Work request
From the first line to the last, please reproduce the material exactly, skipping the pictures.

Available data
== Segment start ==

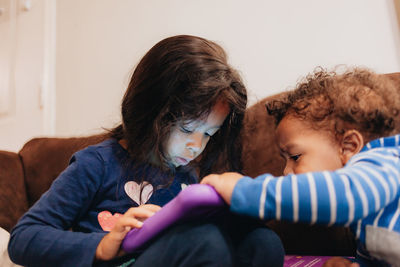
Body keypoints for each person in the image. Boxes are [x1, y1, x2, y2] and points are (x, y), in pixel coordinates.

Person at [8, 35, 284, 267]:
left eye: (208, 134)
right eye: (187, 130)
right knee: (204, 241)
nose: (196, 146)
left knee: (263, 242)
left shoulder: (187, 175)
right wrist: (102, 245)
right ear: (149, 109)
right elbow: (23, 237)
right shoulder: (97, 163)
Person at [201, 67, 400, 267]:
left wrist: (243, 190)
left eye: (296, 157)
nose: (286, 171)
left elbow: (341, 196)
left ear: (348, 146)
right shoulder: (372, 205)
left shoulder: (385, 165)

== Segment end ==

Response area
Body keypoints for each person in the image. Boxes are [x1, y1, x2, y2] and points are (x, y), in pixel coordinates.

Person at [8, 35, 284, 267]:
left eye: (208, 134)
right eye: (187, 130)
right knee: (204, 241)
nose: (196, 146)
left knee: (263, 242)
left shoulder: (187, 175)
right wrist: (102, 245)
right ear: (149, 109)
right elbow: (23, 237)
right shoulder: (97, 163)
Person at [201, 67, 400, 267]:
left wrist: (243, 190)
left eye: (296, 157)
nose: (286, 171)
left elbow: (341, 196)
left ear: (348, 146)
right shoulder: (372, 205)
left shoulder: (385, 165)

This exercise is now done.